● **分析対象テキスト**
□ □ □ □ □ □ □
二十四節気の花絵

イラストレーターの水上多摩江さんが描いた季節の花に合わせた、
二十四節気のお話と花毎だけの花言葉。

第六十八話 小雪の花絵「パンジー」

2020.11.22

life


2020年11月22日から二十四節気は「小雪(しょうせつ)」に

 

小雪とは寒さが増すけれど、まだ大雪にはならず、わずかに雪が降り始めるころ、といった気象を表した節気です。
しかしながら、2020年の東京の気候は小雪とはほど遠く、初秋を思わせるような気候が戻ってきてしまいました。
それでも植物は着々と歩みを進め、都内は紅葉が見ごろを迎えています。

あまり一般的ではないようですが、桜に開花日があるように、紅葉にも「紅葉日」と「落葉日」というものがあります。
緑の葉がほとんど見えなくなった日が「紅葉日」で、落葉樹の8割の葉が落ちた日が「落葉日」。毎年気象庁がカエデの観測データを発表していて、2019年は11月27日が紅葉日で12月13日が落葉日でした。
□ □ □ □ □ □ □
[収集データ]

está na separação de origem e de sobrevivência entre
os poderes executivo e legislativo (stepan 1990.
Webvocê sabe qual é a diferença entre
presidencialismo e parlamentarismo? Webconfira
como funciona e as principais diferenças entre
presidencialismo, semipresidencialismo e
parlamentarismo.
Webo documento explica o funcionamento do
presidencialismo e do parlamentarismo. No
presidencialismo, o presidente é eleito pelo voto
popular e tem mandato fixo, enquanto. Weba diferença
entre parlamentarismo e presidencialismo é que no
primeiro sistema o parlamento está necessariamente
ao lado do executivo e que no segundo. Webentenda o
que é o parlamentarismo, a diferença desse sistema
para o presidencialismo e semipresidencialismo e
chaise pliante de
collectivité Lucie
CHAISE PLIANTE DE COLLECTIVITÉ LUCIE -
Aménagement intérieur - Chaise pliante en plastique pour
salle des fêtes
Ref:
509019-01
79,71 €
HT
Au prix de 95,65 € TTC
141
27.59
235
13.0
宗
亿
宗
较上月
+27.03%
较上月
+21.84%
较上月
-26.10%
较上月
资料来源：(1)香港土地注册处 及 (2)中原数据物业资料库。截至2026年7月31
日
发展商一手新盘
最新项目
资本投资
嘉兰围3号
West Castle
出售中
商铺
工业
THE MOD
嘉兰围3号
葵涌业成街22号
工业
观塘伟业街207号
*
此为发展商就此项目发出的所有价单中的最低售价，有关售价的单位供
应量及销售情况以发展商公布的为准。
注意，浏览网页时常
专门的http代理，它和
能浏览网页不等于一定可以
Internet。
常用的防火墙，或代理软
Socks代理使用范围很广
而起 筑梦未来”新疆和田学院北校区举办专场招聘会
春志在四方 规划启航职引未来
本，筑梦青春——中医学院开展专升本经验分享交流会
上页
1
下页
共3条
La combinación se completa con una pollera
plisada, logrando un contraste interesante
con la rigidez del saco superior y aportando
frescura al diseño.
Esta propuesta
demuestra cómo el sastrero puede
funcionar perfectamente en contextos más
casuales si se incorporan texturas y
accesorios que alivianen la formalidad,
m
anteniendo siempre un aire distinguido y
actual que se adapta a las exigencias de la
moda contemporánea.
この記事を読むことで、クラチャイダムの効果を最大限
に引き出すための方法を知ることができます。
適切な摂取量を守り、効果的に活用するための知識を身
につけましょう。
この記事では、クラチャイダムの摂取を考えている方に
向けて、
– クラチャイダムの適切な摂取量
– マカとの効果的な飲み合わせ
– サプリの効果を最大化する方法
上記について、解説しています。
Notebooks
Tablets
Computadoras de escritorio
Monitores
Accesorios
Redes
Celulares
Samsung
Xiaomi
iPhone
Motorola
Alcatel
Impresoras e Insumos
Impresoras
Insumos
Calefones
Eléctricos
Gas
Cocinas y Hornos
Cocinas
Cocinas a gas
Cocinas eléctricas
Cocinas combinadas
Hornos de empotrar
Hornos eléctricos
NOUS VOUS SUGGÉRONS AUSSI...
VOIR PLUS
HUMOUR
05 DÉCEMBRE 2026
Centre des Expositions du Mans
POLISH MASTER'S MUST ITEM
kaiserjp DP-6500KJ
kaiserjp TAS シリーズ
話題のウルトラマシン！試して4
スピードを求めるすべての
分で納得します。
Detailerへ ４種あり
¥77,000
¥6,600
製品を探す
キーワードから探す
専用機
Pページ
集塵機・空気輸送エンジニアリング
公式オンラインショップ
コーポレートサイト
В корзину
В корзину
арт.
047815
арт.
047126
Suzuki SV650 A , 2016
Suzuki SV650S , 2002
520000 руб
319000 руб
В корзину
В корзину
□ □ □ □ □ □ □
● **作業内容**
1/ 二十四節気の記事のうち、「それでも植物は着々と歩みを進め、都内は紅葉が見ごろを迎えています。」で始まり「12月13日が落葉日でした。」で終わる部分を、一字一句変えずに書き写してもらえますか？
2/ 二十四節気の記事で「あまり一般的ではないようですが」から始まる段落を、主な事実を残して箇条書きにまとめてもらえますか？
これらのデータは別の出典から取得したものです。

● **解答一覧**
1/
それでも植物は着々と歩みを進め、都内は紅葉が見ごろを迎えています。

あまり一般的ではないようですが、桜に開花日があるように、紅葉にも「紅葉日」と「落葉日」というものがあります。
緑の葉がほとんど見えなくなった日が「紅葉日」で、落葉樹の8割の葉が落ちた日が「落葉日」。毎年気象庁がカエデの観測データを発表していて、2019年は11月27日が紅葉日で12月13日が落葉日でした。

2/
- 桜に開花日があるように、紅葉にも「紅葉日」と「落葉日」がある（あまり一般的ではない）
- 紅葉日：緑の葉がほとんど見えなくなった日
- 落葉日：落葉樹の8割の葉が落ちた日
- 気象庁が毎年カエデの観測データを発表している
- 2019年は紅葉日が11月27日、落葉日が12月13日